I’m not being a braggart; that’s just his name.
“Ta-Da, the Panettone Cake Monster.”
One thing I’m especially proud of is how it’s still palatable. This isn’t the first time I’ve made a monster out of food, but the resulting creatures have generally been for show purposes only. It’s like when you’re watching one of those Food Network challenges, and someone wins with a breathtaking statue made from salmon guts.
I also admire my restraint. You have no idea how hard it was to leave so much “face area” unmolested. I mean, I had a *lot* of Nerds left.
But “completion” does not always mean “saturation.” Adding anything else to Ta-Da would have only detracted. Truly, he was already “there.”
Normally, when I’m through with these explorations, I throw my works of art in the trash. I know it’s going to end up there eventually, so it’s better to do it like a Band-Aid.
This time, I just couldn’t. Ta-Da is now on a shelf in the living room, inches from the television.

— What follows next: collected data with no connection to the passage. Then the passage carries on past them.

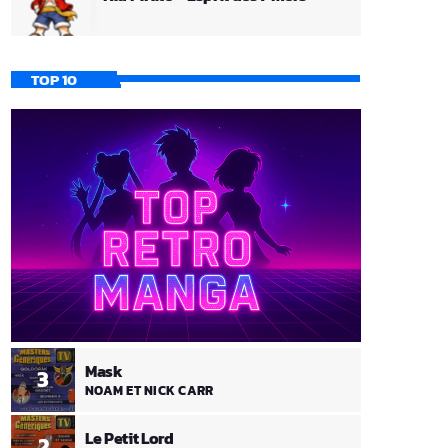
TOP 10
Mask
3
NOAM ET NICK CARR
Le Petit Lord
2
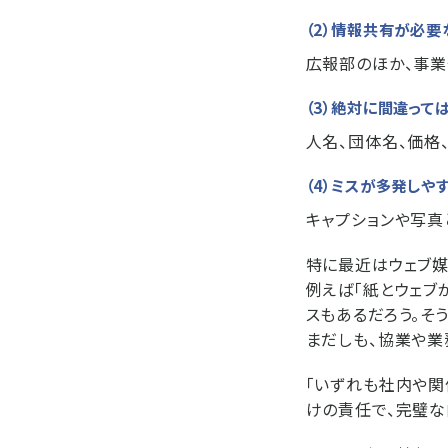
（2）情報共有が必
広報部のほか、事業
（3）絶対に間違って
人名、団体名、価格
（4）ミスが多発しや
キャプションや写真
特に最近はウェブ媒
例えば「紙とウェブ
スもあるだろう。そ
まだしも、協業や業
「いずれも社内や関
けの責任で、完璧な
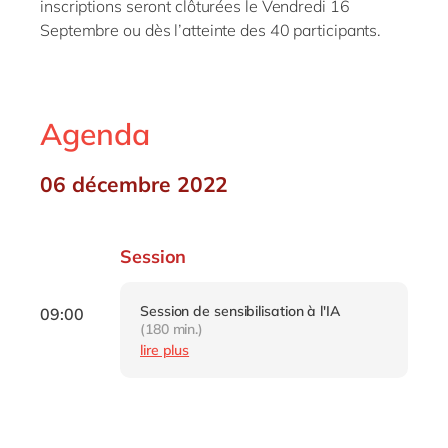
inscriptions seront clôturées le Vendredi 16
Septembre ou dès l’atteinte des 40 participants.
Agenda
06 décembre 2022
Session
Session de sensibilisation à l'IA
09:00
(180 min.)
lire plus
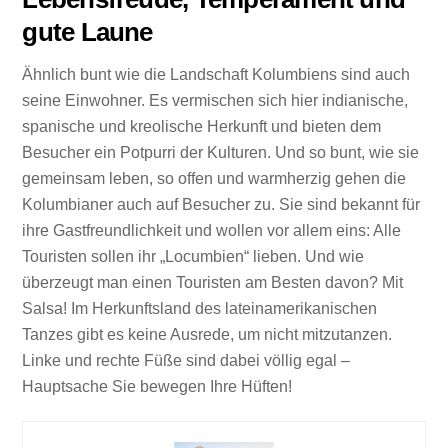
gute Laune
Ähnlich bunt wie die Landschaft Kolumbiens sind auch
seine Einwohner. Es vermischen sich hier indianische,
spanische und kreolische Herkunft und bieten dem
Besucher ein Potpurri der Kulturen. Und so bunt, wie sie
gemeinsam leben, so offen und warmherzig gehen die
Kolumbianer auch auf Besucher zu. Sie sind bekannt für
ihre Gastfreundlichkeit und wollen vor allem eins: Alle
Touristen sollen ihr „Locumbien“ lieben. Und wie
überzeugt man einen Touristen am Besten davon? Mit
Salsa! Im Herkunftsland des lateinamerikanischen
Tanzes gibt es keine Ausrede, um nicht mitzutanzen.
Linke und rechte Füße sind dabei völlig egal –
Hauptsache Sie bewegen Ihre Hüften!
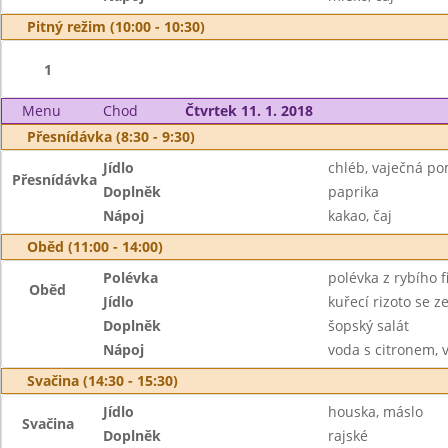
Pitný režim (10:00 - 10:30)
1
Menu
Chod
Čtvrtek 11. 1. 2018
Přesnídávka (8:30 - 9:30)
Jídlo
chléb, vaječná p
Přesnídávka
Doplněk
paprika
Nápoj
kakao, čaj
Oběd (11:00 - 14:00)
Polévka
polévka z rybího fi
Oběd
Jídlo
kuřecí rizoto se 
Doplněk
šopský salát
Nápoj
voda s citronem, 
Svačina (14:30 - 15:30)
Jídlo
houska, máslo
Svačina
Doplněk
rajské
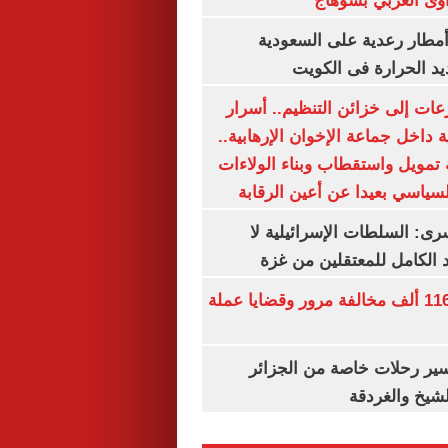
وى الغربي بسوهاج
مطار رعدية على السعودية
يد الحرارة فى الكويت
عات إلى خزائن التنظيم.. أسرار
 داخل جماعة الإخوان الإرهابية..
تمويل واستقطاب وبناء الولاءات
لسياسي بعيدا عن أعين الرقابة
رى: السلطات الإسرائيلية لا
الكامل للمعتقلين من غزة
الداخلية تضبط 116 ألف مخالفة مرور وقضايا عملة
ير رحلات خاصة من الجزائر
لشيخ والغردقة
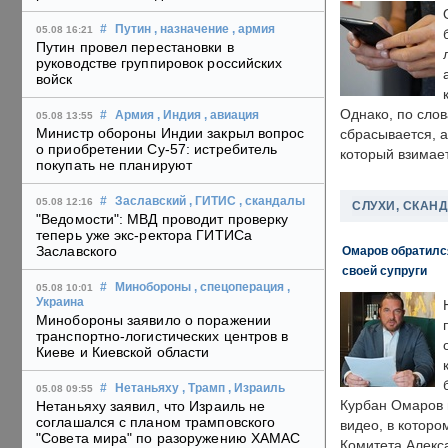
#
Путин
, назначение
, армия
05.08 16:21
Путин провел перестановки в
руководстве группировок российских
войск
Однако, по слов
#
Армия
, Индия
, авиация
05.08 13:55
Министр обороны Индии закрыл вопрос
сбрасывается, а
о приобретении Су-57: истребитель
который взимает
покупать не планируют
#
Заславский
, ГИТИС
, скандалы
05.08 12:16
СЛУХИ, СКАН
"Ведомости": МВД проводит проверку
теперь уже экс-ректора ГИТИСа
Заславского
Омаров обратилс
своей супруги
#
Минобороны
, спецоперация
,
05.08 10:01
Украина
Минобороны заявило о поражении
транспортно-логистических центров в
Киеве и Киевской области
#
Нетаньяху
, Трамп
, Израиль
05.08 09:55
Курбан Омаров в
Нетаньяху заявил, что Израиль не
соглашался с планом трамповского
видео, в которо
"Совета мира" по разоружению ХАМАС
Комитета Алекс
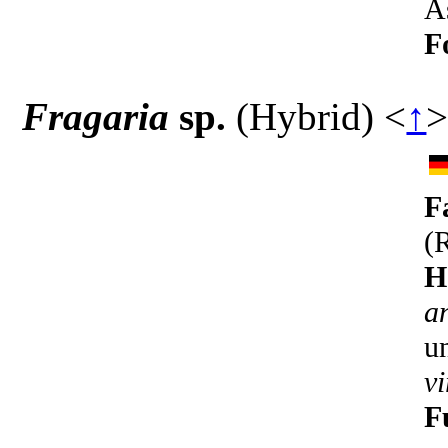
A
F
Fragaria
sp.
(Hybrid)
<
↑
F
(
H
a
u
v
F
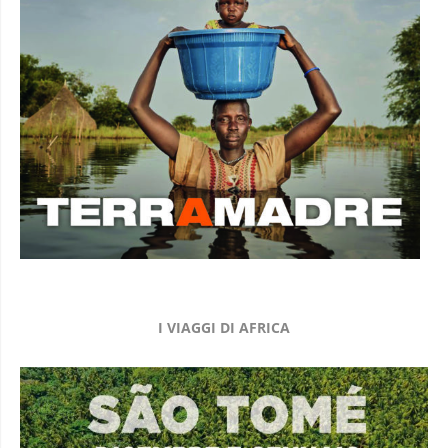
I VIAGGI DI AFRICA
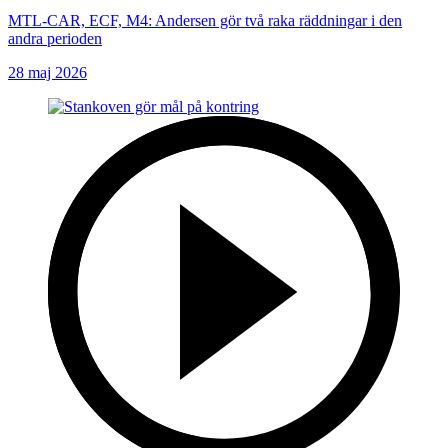
MTL-CAR, ECF, M4: Andersen gör två raka räddningar i den
andra perioden
28 maj 2026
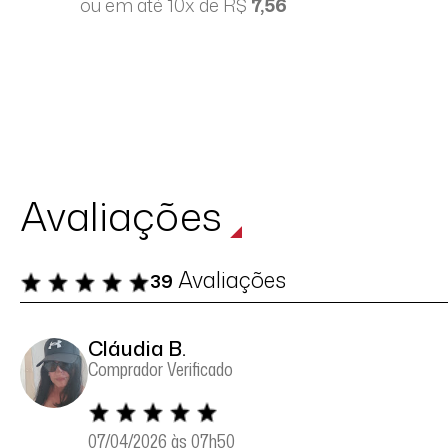
ou em até 10x de R$
7,56
Avaliações
Avaliações
39
Cláudia B.
Comprador Verificado
07/04/2026 às 07h50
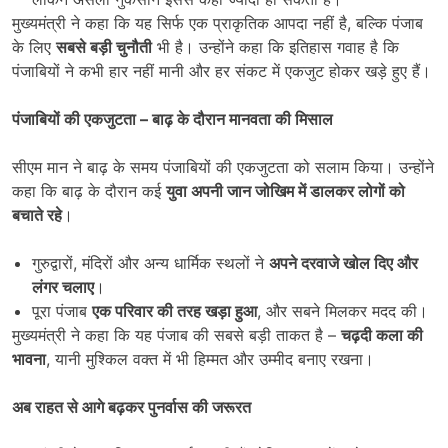
मुख्यमंत्री ने कहा कि यह सिर्फ एक प्राकृतिक आपदा नहीं है, बल्कि पंजाब
के लिए
सबसे बड़ी चुनौती
भी है। उन्होंने कहा कि इतिहास गवाह है कि
पंजाबियों ने कभी हार नहीं मानी और हर संकट में एकजुट होकर खड़े हुए हैं।
पंजाबियों की एकजुटता
–
बाढ़ के दौरान मानवता की मिसाल
सीएम मान ने बाढ़ के समय पंजाबियों की एकजुटता को सलाम किया। उन्होंने
कहा कि बाढ़ के दौरान कई
युवा अपनी जान जोखिम में डालकर लोगों को
बचाते रहे
।
गुरुद्वारों, मंदिरों और अन्य धार्मिक स्थलों ने
अपने दरवाजे खोल दिए और
लंगर चलाए
।
पूरा पंजाब
एक परिवार की तरह खड़ा हुआ
, और सबने मिलकर मदद की।
मुख्यमंत्री ने कहा कि यह पंजाब की सबसे बड़ी ताकत है –
चढ़दी कला की
भावना
, यानी मुश्किल वक्त में भी हिम्मत और उम्मीद बनाए रखना।
अब राहत से आगे बढ़कर पुनर्वास की जरूरत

Now I can’t watch Forensic Files without seeing him, too. That was my plan all along. If you doubt the validity of this, I dare you to challenge me. Go ahead. Wait until January 10th, and make me prove it. I have a camera, and I will still have Ta-Da.
Nothing this good could ever go bad.
FEBRUARY 2013 UPDATE!!!
A reader wanted to make sure I wasn’t lying about keeping Ta-Da after the holidays, so here you go:
I added a reference to the 2/15 Russian comet deal for date verification purposes. Ta-Da lives!